State-run public sector units (PSUs) are ahead of private firms in corporate accountability and business responsibility, reveals the India Responsible Business Index (IRBF) 2015, to be released on Tuesday.
An initiative of not-for-profit organisations such as Oxfam India, Corporate Responsibility Watch and Partners in Change, along with research organisation Praxis, the IRBF Index looks at the 100 largest BSE-listed companies by market capitalisation as on April 1, 2012, and examines corporate inclusiveness and sustainable growth.
The ministry of corporate affairs had drafted in 2011 the National Voluntary Guidelines for Social, Environmental and Economic Responsibilities of Businesses (NVGs) to safeguard sustainable and inclusive business growth.
The index, which was reviewed by Business Standard, measures companies’ policy commitments against principles put forth in the NVGs. Keeping disclosure as its basic premise, the index takes into account information on said principles which are disclosed by the companies on the public domain. It, however, does not independently verify actual compliance or performance of the companies vis-à-vis NVGs.

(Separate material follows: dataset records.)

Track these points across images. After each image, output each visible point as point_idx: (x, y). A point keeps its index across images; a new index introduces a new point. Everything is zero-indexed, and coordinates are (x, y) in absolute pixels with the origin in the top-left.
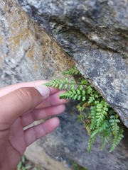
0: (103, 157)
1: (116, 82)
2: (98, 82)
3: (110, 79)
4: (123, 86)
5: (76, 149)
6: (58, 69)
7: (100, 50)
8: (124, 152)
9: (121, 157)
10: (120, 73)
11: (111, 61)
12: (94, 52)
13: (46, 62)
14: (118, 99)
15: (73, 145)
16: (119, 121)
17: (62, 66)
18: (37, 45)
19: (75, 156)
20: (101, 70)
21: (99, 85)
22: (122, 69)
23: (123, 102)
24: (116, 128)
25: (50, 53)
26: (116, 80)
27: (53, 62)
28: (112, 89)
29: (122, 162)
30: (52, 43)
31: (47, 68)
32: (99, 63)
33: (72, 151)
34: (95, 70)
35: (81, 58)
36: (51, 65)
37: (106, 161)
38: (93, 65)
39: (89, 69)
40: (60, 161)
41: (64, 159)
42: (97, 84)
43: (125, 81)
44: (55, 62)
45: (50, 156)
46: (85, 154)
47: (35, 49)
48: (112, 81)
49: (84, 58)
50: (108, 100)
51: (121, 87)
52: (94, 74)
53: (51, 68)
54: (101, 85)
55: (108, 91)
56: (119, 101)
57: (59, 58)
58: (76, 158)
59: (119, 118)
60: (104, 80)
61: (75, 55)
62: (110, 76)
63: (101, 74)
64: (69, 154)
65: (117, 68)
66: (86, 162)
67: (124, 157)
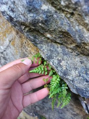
0: (61, 113)
1: (63, 63)
2: (53, 63)
4: (68, 65)
5: (43, 107)
6: (31, 53)
7: (53, 43)
10: (65, 57)
11: (60, 50)
12: (49, 44)
13: (23, 49)
14: (65, 74)
15: (42, 105)
16: (67, 88)
18: (17, 37)
20: (54, 55)
21: (53, 64)
22: (66, 55)
23: (68, 75)
26: (63, 62)
27: (27, 49)
28: (61, 67)
31: (24, 53)
32: (53, 51)
33: (41, 109)
34: (51, 55)
35: (42, 47)
36: (26, 51)
38: (49, 52)
39: (47, 54)
40: (33, 116)
41: (36, 115)
42: (52, 64)
43: (68, 62)
44: (29, 49)
46: (50, 111)
48: (61, 62)
49: (44, 48)
50: (59, 74)
51: (66, 66)
52: (50, 57)
53: (26, 53)
54: (55, 64)
55: (59, 68)
58: (44, 114)
59: (67, 86)
60: (56, 61)
61: (39, 45)
62: (60, 59)
63: (54, 58)
64: (39, 112)
65: (63, 54)
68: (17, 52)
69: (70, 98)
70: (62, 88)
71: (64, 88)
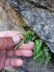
0: (40, 68)
1: (46, 28)
2: (36, 28)
3: (43, 26)
4: (50, 29)
7: (36, 8)
8: (50, 64)
9: (49, 67)
10: (48, 21)
11: (43, 14)
12: (33, 9)
13: (9, 21)
14: (48, 37)
15: (26, 63)
16: (48, 50)
17: (17, 22)
18: (4, 12)
19: (28, 68)
20: (38, 21)
21: (37, 30)
22: (49, 19)
23: (50, 39)
24: (47, 54)
25: (11, 16)
26: (46, 26)
27: (12, 21)
28: (44, 32)
29: (49, 69)
30: (11, 10)
31: (10, 25)
32: (36, 16)
33: (26, 66)
34: (34, 21)
35: (25, 14)
36: (11, 23)
37: (42, 69)
38: (33, 18)
39: (31, 21)
41: (22, 70)
42: (35, 29)
43: (51, 27)
44: (14, 20)
45: (16, 69)
46: (32, 67)
47: (3, 14)
48: (44, 27)
49: (28, 14)
50: (42, 38)
51: (49, 30)
52: (34, 23)
53: (12, 24)
54: (38, 30)
55: (42, 33)
56: (48, 38)
57: (15, 18)
59: (48, 48)
60: (40, 27)
62: (43, 23)
63: (38, 23)
64: (24, 67)
65: (47, 19)
66: (33, 70)
67: (50, 67)
68: (4, 24)
69: (51, 58)
70: (44, 50)
71: (46, 50)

PSUs have scored more than private counterparts in parameters such as non-discrimination at the workplace, community development; respecting employee dignity and human rights and involving the community as stakeholders in the business.

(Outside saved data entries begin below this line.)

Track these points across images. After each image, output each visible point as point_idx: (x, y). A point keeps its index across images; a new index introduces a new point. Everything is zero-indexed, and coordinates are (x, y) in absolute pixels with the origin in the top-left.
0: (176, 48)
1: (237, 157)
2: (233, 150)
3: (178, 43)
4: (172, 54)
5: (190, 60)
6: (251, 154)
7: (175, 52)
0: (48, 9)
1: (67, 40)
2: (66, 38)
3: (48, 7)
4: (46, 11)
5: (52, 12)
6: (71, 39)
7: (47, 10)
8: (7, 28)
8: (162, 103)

However, in instituting sustainable company policies in their supply chain, private players have a clear edge over PSUs. No PSUs figure in the list of companies which were awarded highest scores in this regard. Capital goods maker Siemens was adjudged the best in this category.

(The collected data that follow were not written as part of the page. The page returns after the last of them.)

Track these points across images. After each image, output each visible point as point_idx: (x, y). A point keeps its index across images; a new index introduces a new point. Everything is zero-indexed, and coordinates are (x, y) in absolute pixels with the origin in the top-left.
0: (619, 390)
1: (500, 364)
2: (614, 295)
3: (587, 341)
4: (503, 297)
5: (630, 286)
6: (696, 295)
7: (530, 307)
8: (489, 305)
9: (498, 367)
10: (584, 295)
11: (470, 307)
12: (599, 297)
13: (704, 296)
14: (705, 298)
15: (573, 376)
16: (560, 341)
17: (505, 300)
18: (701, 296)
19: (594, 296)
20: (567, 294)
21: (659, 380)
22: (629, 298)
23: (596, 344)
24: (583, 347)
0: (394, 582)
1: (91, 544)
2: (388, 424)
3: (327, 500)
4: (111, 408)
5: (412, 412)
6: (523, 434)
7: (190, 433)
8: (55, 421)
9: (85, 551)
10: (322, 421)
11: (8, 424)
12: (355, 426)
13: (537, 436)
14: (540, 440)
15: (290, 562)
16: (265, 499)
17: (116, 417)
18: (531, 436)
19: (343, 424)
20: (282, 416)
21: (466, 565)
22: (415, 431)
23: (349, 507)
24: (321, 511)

On the issue of non-discrimination in the workplace, three out of the five top scoring companies were PSUs, with heavy machinery manufacturer Bharat Electronics on the top slot. Oil India Limited bagged the highest score in respecting employee dignity and human rights in the workplace.
PSUs also scored high in helping local communities develop, as well as involving them in the business process. Oil and Natural Gas Corporation and Coal India were awarded the highest scores.
Overall, companies that have mid-level market capitalisation fared much better than those which feature among the top 20 in BSE, in that regard. While it is 14 times that a mid-level company came among the top 25 companies across five parameters, companies in the top 20 could manage to do so only eight times.
The Securities and Exchange Board of India had also issued a directive in 2012 requiring the top 100 companies to publish a business responsibility report based on the principles listed in the NVGs.
The index report stated: “The Corporate Social Responsibility (CSR) clause, added to the companies Bill had taken the focus away from the NVGs, which acknowledge the rights of diverse stakeholders connected with and impacted by business activities.”